Language models revisited

This blog is inspired by an excellent slides From Sequence Modeling to Translation by Kyunghyun Cho. You can view it here.

Why language models

When it comes to the NLP problem, we often want to know how likely a sentence is, that is, for a sentence \(s=w_1w_2...w_T\), we want to model the probability:

\[P(s) = P(w_1, w_2, ..., w_T)\]

As we know, n-gram is the one of the most popular language models. n is typically 1, 2, 3 or even 4 for most of the time.

n-gram has made the following two assumptions:

Markov independence: the current word depends on previous n words.
Non-parametric Estimator: probability is directly counted.

namely, we get

\[P(s) = \prod_i P(w_i \vert w_{i-1}, ..., w_{i-n})\]

where each probability on the right is computed by counting the occurrence of words in our training corpus, like

\[P(w_i \vert w_{i-1}) = \frac{count(w_{i-1} w_i)}{\sum_j count(w_{i-1} w_j)}\]

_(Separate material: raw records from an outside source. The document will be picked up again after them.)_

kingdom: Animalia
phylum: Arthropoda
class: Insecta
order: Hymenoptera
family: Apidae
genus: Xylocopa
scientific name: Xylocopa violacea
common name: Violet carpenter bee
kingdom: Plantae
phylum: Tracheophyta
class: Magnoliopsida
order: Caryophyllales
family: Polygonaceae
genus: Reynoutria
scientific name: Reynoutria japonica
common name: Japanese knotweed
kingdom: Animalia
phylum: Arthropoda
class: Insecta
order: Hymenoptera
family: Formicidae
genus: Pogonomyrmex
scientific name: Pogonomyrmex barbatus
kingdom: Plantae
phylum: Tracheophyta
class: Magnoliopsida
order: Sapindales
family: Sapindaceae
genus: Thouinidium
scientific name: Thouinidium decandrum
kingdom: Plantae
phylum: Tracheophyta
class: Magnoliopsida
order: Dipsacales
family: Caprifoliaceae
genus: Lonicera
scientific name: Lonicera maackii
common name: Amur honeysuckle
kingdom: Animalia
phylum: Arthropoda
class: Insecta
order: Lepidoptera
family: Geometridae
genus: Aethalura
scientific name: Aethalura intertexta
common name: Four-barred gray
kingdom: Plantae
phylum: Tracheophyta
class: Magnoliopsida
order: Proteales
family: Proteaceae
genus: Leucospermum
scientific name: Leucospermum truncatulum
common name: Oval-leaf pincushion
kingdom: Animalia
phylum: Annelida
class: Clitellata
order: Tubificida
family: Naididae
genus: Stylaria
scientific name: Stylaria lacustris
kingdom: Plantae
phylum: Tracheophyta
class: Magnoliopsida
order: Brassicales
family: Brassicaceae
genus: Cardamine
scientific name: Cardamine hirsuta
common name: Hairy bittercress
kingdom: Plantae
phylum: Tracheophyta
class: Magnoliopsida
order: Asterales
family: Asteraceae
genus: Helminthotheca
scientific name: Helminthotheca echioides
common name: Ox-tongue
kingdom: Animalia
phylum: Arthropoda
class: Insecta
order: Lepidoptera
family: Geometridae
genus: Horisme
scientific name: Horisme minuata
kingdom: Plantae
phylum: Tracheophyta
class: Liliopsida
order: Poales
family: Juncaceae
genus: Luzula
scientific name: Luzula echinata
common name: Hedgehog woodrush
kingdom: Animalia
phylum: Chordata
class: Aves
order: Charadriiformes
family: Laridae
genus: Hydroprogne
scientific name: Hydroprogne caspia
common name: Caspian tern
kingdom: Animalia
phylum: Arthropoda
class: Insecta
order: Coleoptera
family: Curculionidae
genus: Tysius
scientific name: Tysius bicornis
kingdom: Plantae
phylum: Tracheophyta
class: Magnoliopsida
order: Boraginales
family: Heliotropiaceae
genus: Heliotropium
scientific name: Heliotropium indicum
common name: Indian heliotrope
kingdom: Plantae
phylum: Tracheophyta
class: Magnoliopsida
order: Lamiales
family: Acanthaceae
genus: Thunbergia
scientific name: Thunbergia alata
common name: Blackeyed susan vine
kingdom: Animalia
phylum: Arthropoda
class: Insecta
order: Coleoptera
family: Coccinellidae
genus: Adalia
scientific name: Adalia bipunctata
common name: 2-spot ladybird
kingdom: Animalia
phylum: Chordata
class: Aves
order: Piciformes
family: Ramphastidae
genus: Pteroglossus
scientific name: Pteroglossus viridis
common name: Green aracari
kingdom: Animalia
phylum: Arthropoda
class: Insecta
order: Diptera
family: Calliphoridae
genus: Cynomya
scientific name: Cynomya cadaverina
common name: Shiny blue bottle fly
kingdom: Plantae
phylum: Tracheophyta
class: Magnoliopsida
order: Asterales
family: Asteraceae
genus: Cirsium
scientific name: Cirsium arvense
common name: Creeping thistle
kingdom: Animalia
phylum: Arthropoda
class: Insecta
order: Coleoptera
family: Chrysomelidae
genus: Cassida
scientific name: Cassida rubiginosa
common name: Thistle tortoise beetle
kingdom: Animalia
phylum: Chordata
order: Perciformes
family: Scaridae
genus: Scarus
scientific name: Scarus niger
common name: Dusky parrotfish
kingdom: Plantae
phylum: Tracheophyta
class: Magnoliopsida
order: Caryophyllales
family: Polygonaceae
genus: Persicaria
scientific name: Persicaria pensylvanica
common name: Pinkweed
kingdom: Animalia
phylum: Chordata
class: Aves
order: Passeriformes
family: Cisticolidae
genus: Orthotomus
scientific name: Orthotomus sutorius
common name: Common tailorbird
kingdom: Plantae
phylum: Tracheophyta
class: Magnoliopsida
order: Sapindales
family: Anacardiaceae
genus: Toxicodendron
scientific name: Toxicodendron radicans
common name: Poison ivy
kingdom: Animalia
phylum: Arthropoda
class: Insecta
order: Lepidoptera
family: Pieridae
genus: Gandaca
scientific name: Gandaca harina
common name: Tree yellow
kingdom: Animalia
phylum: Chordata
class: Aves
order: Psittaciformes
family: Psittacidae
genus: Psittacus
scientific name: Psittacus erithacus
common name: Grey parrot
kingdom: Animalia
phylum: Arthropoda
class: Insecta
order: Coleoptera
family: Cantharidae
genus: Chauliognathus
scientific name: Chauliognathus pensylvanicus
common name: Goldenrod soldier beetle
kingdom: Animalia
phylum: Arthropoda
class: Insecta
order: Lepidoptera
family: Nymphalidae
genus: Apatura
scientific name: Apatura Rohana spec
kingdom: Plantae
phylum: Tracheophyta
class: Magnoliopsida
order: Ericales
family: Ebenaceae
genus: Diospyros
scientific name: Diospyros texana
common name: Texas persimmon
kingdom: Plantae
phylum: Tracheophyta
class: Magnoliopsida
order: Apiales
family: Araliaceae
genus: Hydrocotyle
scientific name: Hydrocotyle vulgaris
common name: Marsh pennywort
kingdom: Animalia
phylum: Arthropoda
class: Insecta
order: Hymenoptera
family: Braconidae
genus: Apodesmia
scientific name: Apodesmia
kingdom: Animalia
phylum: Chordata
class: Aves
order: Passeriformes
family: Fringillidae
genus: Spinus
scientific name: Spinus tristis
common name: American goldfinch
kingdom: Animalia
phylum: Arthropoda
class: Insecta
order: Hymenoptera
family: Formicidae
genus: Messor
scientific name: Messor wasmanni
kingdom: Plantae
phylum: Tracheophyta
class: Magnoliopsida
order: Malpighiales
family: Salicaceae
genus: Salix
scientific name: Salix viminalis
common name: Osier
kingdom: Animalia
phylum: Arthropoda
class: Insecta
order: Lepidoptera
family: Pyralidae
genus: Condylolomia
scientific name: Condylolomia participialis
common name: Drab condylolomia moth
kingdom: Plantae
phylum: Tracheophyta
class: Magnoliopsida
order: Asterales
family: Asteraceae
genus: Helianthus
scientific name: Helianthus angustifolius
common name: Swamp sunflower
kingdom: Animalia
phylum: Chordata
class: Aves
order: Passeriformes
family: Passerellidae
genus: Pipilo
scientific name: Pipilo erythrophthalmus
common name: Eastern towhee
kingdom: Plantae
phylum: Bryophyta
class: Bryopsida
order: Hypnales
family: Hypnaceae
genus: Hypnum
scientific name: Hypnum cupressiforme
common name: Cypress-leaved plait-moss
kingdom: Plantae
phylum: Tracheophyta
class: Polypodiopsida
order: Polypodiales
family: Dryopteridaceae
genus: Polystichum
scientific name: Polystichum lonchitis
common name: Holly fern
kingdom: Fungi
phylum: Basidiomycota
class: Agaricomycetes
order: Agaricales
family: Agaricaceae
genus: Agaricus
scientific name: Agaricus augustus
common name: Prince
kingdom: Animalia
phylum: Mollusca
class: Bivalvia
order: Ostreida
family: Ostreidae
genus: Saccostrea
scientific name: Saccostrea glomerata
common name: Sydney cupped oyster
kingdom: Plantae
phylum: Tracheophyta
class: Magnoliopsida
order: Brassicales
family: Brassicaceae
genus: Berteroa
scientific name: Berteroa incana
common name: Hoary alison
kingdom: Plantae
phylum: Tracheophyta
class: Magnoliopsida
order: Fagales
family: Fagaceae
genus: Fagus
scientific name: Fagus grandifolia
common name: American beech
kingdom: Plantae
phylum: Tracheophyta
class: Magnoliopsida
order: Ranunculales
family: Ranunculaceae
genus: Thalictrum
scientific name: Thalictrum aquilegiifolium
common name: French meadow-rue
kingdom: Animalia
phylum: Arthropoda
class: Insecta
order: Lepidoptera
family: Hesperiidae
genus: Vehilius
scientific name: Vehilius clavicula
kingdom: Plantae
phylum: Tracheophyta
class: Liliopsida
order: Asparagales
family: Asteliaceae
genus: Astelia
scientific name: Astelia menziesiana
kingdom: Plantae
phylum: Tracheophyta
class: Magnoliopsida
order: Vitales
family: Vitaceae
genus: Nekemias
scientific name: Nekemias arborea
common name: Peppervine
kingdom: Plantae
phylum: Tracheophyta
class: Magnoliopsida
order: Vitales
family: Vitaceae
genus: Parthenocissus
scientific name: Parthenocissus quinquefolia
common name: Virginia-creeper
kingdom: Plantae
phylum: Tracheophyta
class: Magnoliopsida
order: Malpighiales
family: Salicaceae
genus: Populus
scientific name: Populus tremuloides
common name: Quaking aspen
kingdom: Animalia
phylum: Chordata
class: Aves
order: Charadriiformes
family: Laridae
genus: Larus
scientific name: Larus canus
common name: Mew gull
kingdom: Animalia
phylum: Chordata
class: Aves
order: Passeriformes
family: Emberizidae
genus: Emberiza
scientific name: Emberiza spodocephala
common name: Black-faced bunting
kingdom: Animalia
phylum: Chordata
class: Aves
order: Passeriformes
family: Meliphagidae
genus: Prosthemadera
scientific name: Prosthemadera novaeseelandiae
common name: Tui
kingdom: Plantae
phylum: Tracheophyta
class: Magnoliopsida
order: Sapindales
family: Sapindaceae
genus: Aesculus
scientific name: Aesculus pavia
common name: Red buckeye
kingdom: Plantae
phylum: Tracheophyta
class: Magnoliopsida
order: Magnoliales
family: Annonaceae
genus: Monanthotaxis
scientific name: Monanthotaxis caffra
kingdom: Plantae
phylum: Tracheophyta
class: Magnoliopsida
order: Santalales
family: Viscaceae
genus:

n-gram models are facing two potential problems:

Rare terms: It’s clear that our corpus don’t cover all the word that may appear in the reality, which leads to some zero probabilities in n-gram while it’s actually very possible.
No generalization: You know one word w is followed by another, but you cannot get the similar probability for other words close to w in their meaning.

To solve the first problem, people invented many smoothing methods. The word smoothing vividly explains what it does: to smooth the distribution for all n-grams, those with high probability are more or less lowered and the spared probability is then distributed to the n-grams with 0 probability.

There’re quite a lot of smoothing methods and people have done many comparisions for them.

Laplace smoothing or additive smoothing
Good-Turing
Katz smoothing
Jelinek-Mercer smoothing
Witten-Bell smoothing
Kneser-Ney smoothing
Church-Gale

Move to Neural Network Language Models(NNLM)

Relax the 2nd assumption

When we convert the non-parametric estimator to a parametric one, we disgard the previous n-gram probability and turn to a function parameterized by, say, theta.

\[P(x_t \vert x_{t-n}, ..., x_{t-1}) \approx f_\theta(x_{t-n}, ..., x_{t-1})\]

We denote the word embedding matrix with W, internal map with U and map with V back to vocabulary.

\(\forall t, Wx_t\) is the word’s embedding.

Concatenate all the adjacent words together, we get the context vector.

\[h_t = (x_t, x_{t-1}, ..., x_{t-n+1})\]

The unnormalized probability is thus

\[y = V(\phi(Uh+b)+c)\]

Using softmax on it will yield the final probability we want.

\[P(x_t=i\vert ...) = \frac{\exp(y_i)}{\sum_j\exp(y_j)}\]

Relax the first assumption

What if we do not preserve the n-th order markov assumption? We get

\[P(x_1, ..., x_T) \approx \prod_{t=1}^T P(x_t \vert x_{t-1}, ..., x_1)\]

We thus use the recurrent network to produce it. Every probability can be computed by

\[h_t = h_{t-1} \oplus x_t \text{ and } y_t = \triangleright h_t\]

Here two operators are based on data and network design.

Addition
Pop Out

The addition may be implemented as some affine transformation(with a nonlinear function), and the Pop may be another affine one. The final probability can also be optained using softmax.

To train such an RNN, use Back-Propagation Through Time(BPTT). I haven’t did any research on it now.

Tips for RNN

RNN does have new problems, too.

Gradient Vanishing may occur when the train is long.
There’s also so-called Gradient Exploding, too.
RNN may not remember things with too long distance.

For the third problem, Gated Recurrent Unit(GRU) or LSTM may help. We can also choose to use Attention-based Models, but that’s another question and needs a new post.

We may also adopt some adaptive learning rate algorithm (Adagrad, Adadelta, Adam, et al.) when training networks.

Theano gives the automatic differentiation, too.

Bibliography

Kyunghyun Cho. From Sequence Modeling to Translation. 2015. https://drive.google.com/file/d/0B16RwCMQqrtdNEhwbHN2bXJzdXM/view
宗成庆. 统计自然语言处理（第2版）. 清华大学出版社, 2013. Douban. Web. 21 Oct. 2015.